■ **Aim of the task**
Lay out the lines of the records as a JSON list of strings, one string per line and no blank lines, starting with the line containing "## 2021-09-17 22:04:55" and going on through the line containing "- 2021-09-17 23:41:45".

(Items from a data source)
........

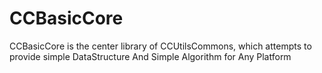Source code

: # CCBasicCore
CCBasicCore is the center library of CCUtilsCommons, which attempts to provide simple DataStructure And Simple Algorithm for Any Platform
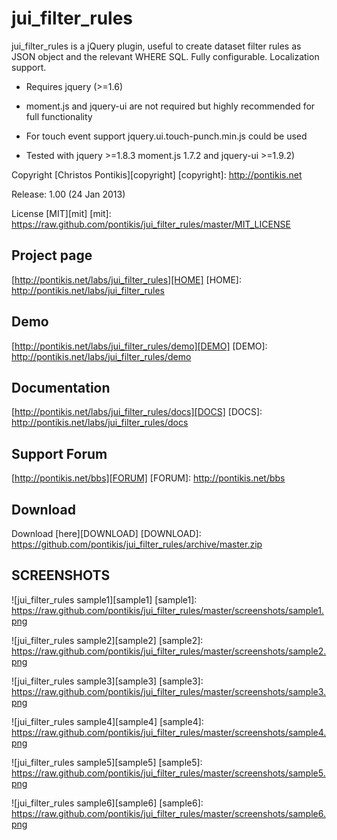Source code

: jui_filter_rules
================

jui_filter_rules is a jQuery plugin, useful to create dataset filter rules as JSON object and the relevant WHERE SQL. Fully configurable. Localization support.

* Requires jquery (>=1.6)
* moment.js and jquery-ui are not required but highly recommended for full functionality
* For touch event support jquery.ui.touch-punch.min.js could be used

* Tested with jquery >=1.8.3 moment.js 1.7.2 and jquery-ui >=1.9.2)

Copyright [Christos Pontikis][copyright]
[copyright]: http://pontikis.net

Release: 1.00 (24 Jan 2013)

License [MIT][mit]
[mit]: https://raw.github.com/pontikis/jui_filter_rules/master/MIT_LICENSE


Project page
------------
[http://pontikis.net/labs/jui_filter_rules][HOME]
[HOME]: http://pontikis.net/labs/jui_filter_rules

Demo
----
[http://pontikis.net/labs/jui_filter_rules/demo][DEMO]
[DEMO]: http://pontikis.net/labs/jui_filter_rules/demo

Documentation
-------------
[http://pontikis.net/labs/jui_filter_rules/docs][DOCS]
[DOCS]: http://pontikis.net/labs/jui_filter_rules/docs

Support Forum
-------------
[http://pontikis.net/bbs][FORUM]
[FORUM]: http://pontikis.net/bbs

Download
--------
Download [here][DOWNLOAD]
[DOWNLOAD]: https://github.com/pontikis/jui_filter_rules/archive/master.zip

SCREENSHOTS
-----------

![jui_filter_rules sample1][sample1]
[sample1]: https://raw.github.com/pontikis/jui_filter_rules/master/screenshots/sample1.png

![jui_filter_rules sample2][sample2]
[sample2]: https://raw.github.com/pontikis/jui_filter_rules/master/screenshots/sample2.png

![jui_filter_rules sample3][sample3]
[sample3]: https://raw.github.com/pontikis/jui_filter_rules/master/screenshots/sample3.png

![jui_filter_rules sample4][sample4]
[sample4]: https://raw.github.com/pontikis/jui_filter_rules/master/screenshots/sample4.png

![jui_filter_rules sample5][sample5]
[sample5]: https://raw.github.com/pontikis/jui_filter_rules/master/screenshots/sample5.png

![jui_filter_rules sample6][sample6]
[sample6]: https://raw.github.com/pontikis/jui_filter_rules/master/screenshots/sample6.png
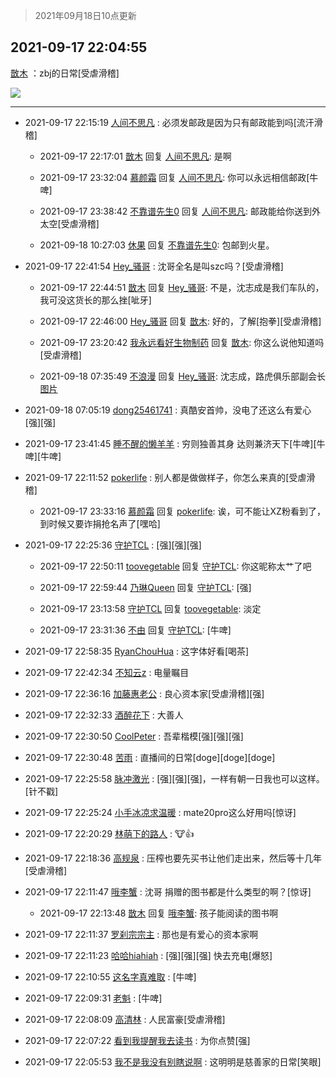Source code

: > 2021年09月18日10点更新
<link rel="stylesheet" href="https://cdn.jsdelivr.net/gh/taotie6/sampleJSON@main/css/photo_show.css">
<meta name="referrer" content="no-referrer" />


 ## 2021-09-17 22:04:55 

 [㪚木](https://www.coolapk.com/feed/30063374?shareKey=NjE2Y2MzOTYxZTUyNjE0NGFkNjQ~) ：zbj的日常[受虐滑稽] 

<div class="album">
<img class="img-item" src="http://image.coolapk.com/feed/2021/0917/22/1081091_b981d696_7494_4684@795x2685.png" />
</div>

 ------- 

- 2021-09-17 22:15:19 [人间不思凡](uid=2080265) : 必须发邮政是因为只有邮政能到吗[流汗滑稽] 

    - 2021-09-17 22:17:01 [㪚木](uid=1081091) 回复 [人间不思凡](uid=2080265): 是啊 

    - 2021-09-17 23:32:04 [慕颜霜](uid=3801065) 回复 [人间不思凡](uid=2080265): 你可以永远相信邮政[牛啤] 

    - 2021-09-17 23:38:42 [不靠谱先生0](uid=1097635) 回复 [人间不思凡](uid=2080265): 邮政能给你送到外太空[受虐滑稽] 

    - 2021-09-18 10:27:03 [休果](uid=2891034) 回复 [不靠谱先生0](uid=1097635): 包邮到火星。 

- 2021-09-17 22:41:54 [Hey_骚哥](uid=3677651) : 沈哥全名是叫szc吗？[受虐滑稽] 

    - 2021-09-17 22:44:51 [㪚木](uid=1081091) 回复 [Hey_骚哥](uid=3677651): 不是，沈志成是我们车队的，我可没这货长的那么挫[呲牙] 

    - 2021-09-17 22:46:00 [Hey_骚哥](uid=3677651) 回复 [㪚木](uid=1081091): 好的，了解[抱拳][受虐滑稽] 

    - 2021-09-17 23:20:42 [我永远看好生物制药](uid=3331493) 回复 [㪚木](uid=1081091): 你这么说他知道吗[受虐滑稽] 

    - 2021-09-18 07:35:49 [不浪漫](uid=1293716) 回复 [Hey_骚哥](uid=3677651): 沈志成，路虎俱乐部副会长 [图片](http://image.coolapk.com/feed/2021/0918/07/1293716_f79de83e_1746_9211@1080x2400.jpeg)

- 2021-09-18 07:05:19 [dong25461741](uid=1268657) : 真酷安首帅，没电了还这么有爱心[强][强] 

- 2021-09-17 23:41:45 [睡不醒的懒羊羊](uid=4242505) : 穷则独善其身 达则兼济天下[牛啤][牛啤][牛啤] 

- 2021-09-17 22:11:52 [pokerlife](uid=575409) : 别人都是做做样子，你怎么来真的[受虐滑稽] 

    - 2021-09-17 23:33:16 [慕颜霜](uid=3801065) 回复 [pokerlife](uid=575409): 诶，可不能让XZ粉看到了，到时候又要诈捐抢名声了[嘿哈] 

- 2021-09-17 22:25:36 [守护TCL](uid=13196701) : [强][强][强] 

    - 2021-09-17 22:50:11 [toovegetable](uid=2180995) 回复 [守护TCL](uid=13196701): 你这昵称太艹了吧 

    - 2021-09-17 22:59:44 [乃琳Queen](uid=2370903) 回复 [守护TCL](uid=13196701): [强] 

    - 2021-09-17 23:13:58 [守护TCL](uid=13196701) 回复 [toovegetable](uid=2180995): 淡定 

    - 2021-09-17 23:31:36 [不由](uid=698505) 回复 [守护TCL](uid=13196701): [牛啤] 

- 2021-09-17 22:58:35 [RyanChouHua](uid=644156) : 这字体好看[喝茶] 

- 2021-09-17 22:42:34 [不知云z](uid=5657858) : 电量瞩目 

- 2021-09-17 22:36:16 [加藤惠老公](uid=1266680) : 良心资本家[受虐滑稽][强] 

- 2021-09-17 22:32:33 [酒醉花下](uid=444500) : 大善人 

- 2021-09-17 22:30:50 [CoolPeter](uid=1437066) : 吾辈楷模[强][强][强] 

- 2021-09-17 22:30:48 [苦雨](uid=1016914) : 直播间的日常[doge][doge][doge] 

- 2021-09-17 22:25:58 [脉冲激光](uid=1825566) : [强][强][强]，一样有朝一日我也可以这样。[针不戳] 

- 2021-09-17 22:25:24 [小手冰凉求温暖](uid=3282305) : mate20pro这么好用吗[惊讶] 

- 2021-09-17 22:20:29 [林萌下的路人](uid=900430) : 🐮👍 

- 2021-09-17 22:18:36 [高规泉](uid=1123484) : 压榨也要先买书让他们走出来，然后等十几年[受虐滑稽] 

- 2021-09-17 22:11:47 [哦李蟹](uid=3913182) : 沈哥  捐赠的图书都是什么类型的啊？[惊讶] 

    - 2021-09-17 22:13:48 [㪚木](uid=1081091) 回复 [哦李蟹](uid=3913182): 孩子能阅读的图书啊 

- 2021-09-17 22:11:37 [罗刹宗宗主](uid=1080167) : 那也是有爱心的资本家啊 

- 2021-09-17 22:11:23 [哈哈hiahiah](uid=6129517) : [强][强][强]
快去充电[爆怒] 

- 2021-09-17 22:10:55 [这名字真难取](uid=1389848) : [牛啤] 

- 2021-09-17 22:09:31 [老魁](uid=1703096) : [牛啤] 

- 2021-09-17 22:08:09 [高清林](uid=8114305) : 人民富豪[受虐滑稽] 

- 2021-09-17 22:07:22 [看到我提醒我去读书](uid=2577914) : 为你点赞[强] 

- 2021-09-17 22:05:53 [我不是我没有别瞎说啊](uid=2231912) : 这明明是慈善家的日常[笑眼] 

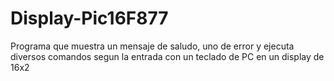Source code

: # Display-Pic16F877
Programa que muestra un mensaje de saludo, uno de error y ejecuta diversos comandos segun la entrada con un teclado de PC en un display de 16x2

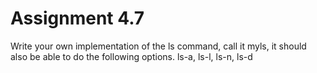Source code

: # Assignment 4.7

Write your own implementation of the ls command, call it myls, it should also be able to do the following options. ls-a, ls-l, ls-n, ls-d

........

■ **Exercise result**
[
  " ## 2021-09-17 22:04:55 ",
  " [㪚木](https://www.coolapk.com/feed/30063374?shareKey=NjE2Y2MzOTYxZTUyNjE0NGFkNjQ~) ：zbj的日常[受虐滑稽] ",
  "<div class=\"album\">",
  "<img class=\"img-item\" src=\"http://image.coolapk.com/feed/2021/0917/22/1081091_b981d696_7494_4684@795x2685.png\" />",
  "</div>",
  " ------- ",
  "- 2021-09-17 22:15:19 [人间不思凡](uid=2080265) : 必须发邮政是因为只有邮政能到吗[流汗滑稽] ",
  "    - 2021-09-17 22:17:01 [㪚木](uid=1081091) 回复 [人间不思凡](uid=2080265): 是啊 ",
  "    - 2021-09-17 23:32:04 [慕颜霜](uid=3801065) 回复 [人间不思凡](uid=2080265): 你可以永远相信邮政[牛啤] ",
  "    - 2021-09-17 23:38:42 [不靠谱先生0](uid=1097635) 回复 [人间不思凡](uid=2080265): 邮政能给你送到外太空[受虐滑稽] ",
  "    - 2021-09-18 10:27:03 [休果](uid=2891034) 回复 [不靠谱先生0](uid=1097635): 包邮到火星。 ",
  "- 2021-09-17 22:41:54 [Hey_骚哥](uid=3677651) : 沈哥全名是叫szc吗？[受虐滑稽] ",
  "    - 2021-09-17 22:44:51 [㪚木](uid=1081091) 回复 [Hey_骚哥](uid=3677651): 不是，沈志成是我们车队的，我可没这货长的那么挫[呲牙] ",
  "    - 2021-09-17 22:46:00 [Hey_骚哥](uid=3677651) 回复 [㪚木](uid=1081091): 好的，了解[抱拳][受虐滑稽] ",
  "    - 2021-09-17 23:20:42 [我永远看好生物制药](uid=3331493) 回复 [㪚木](uid=1081091): 你这么说他知道吗[受虐滑稽] ",
  "    - 2021-09-18 07:35:49 [不浪漫](uid=1293716) 回复 [Hey_骚哥](uid=3677651): 沈志成，路虎俱乐部副会长 [图片](http://image.coolapk.com/feed/2021/0918/07/1293716_f79de83e_1746_9211@1080x2400.jpeg)",
  "- 2021-09-18 07:05:19 [dong25461741](uid=1268657) : 真酷安首帅，没电了还这么有爱心[强][强] ",
  "- 2021-09-17 23:41:45 [睡不醒的懒羊羊](uid=4242505) : 穷则独善其身 达则兼济天下[牛啤][牛啤][牛啤] "
]